Awalnya, individu sering merasakan ketidaknyamanan selama pijat, namun menemukannya menyenangkan. Setelah beberapa waktu, mereka mungkin merasa tekanan tidak cukup, dengan kenyamanan yang berkurang.Sebenarnya, hal ini bukan karena tekanan berkurang, melainkan karena tekanan eksternal yang intens telah menyebabkan kelelahan otot lokal, mengurangi elastisitas, dan menurunkan sensitivitas terhadap rasa sakit.
Memang, efektivitas pijat dalam mengatur fungsi tubuh dan mengobati penyakit tidak hanya berasal dari stimulasi meridian dan titik akupunktur yang relevan, tetapi juga dari cara lembut di mana tekanan tersebut mencapai area target. Pendekatan ini memungkinkan tubuh untuk beradaptasi dan menerimanya, memfasilitasi regulasi yang bermanfaat.Empat prinsip dasar mengatur pijat: keseragaman, kelembutan, kekokohan, dan kontinuitas. Di antara prinsip-prinsip ini, kelembutan adalah yang paling penting, membedakan pijat dari kekerasan eksternal yang kasar dan tidak adaptif yang tidak dapat ditoleransi oleh tubuh. Oleh karena itu, hanya ketika teknik menggabungkan kekokohan dengan kelembutan, efektivitas terapeutik maksimal dapat dicapai. Penekanan berlebihan pada kekuatan seringkali melukai pasien, gagal mengobati dan malah memperburuk kondisi.Zhang Jiebing, seorang dokter terkemuka dari Dinasti Ming Tiongkok, dengan tegas mengkritik praktisi yang menggunakan kekuatan kasar dalam pijat dalam karyanya The Classified Canon. Ia memperingatkan terhadap kesalahpahaman bahwa teknik harus kuat, atau bahwa rasa sakit harus ditimbulkan untuk efektivitas. Kesalahpahaman lain yang umum berkaitan dengan waktu yang tepat untuk terapi pijat dalam meredakan nyeri.Beberapa orang mencari pijat segera setelah merasakan nyeri, percaya bahwa intervensi lebih awal akan menghilangkan ketidaknyamanan secara lebih efektif. Namun, selama episode nyeri akut—terutama ketika jaringan lokal menunjukkan kemerahan dan pembengkakan yang signifikan—pijat umumnya harus dihindari. Jika tidak, hal ini dapat memicu peradangan miofasial akut, memperburuk kondisi, dan memperpanjang durasi nyeri.

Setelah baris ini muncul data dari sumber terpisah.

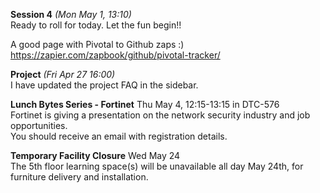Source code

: **Session 4** *(Mon May 1, 13:10)*   
Ready to roll for today.
Let the fun begin!!

A good page with Pivotal to Github zaps :)  
https://zapier.com/zapbook/github/pivotal-tracker/

**Project** *(Fri Apr 27 16:00)*  
I have updated the project FAQ in the sidebar.

**Lunch Bytes Series - Fortinet** Thu May 4, 12:15-13:15 in DTC-576  
Fortinet is giving a presentation on the network security industry and job opportunities.  
You should receive an email with registration details.

**Temporary Facility Closure** Wed May 24  
The 5th floor learning space(s) will be unavailable all day May 24th, for furniture delivery and installation.
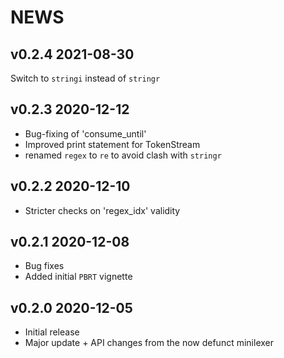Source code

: NEWS
============

v0.2.4 2021-08-30
------------------

Switch to `stringi` instead of `stringr`

v0.2.3 2020-12-12
------------------

* Bug-fixing of 'consume_until'
* Improved print statement for TokenStream
* renamed `regex` to `re` to avoid clash with `stringr`

v0.2.2 2020-12-10
------------------

* Stricter checks on 'regex_idx' validity

v0.2.1 2020-12-08
------------------

* Bug fixes
* Added initial `PBRT` vignette

v0.2.0 2020-12-05
------------------

* Initial release
* Major update + API changes from the now defunct minilexer
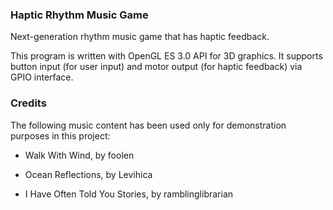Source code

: ### Haptic Rhythm Music Game


Next-generation rhythm music game that has haptic feedback.

This program is written with OpenGL ES 3.0 API for 3D graphics. It supports button input (for user input) and motor output (for haptic feedback) via GPIO interface.


### Credits

The following music content has been used only for demonstration purposes in this project:

- Walk With Wind, by foolen

- Ocean Reflections, by Levihica

- I Have Often Told You Stories, by ramblinglibrarian


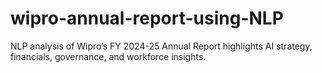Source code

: # wipro-annual-report-using-NLP
NLP analysis of Wipro’s FY 2024-25 Annual Report highlights AI strategy, financials, governance, and workforce insights.
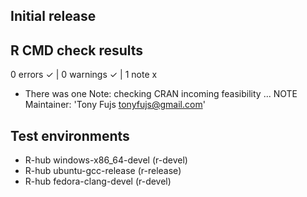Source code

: ## Initial release

## R CMD check results

0 errors ✓ | 0 warnings ✓ | 1 note x

* There was one Note:
checking CRAN incoming feasibility ... NOTE
Maintainer: 'Tony Fujs <tonyfujs@gmail.com>'

## Test environments

- R-hub windows-x86_64-devel (r-devel)
- R-hub ubuntu-gcc-release (r-release)
- R-hub fedora-clang-devel (r-devel)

Secara ringkas, efektivitas pijat tidak boleh dinilai semata-mata berdasarkan adanya atau tidaknya nyeri. Secara umum, ketika pijat menimbulkan rasa hangat lokal atau sensasi kelembutan, disertai dengan keringat ringan, kemerahan wajah, sendawa, atau kentut, hal ini menunjukkan bahwa tingkat stimulasi yang efektif telah tercapai. Akhirnya, pembaca diingatkan bahwa pijat sebaiknya dicari di departemen fisioterapi rumah sakit atau tempat pijat profesional yang terpercaya. Dalam keadaan apa pun, jangan pernah menggunakan tempat pijat yang tidak berlisensi atau skala kecil!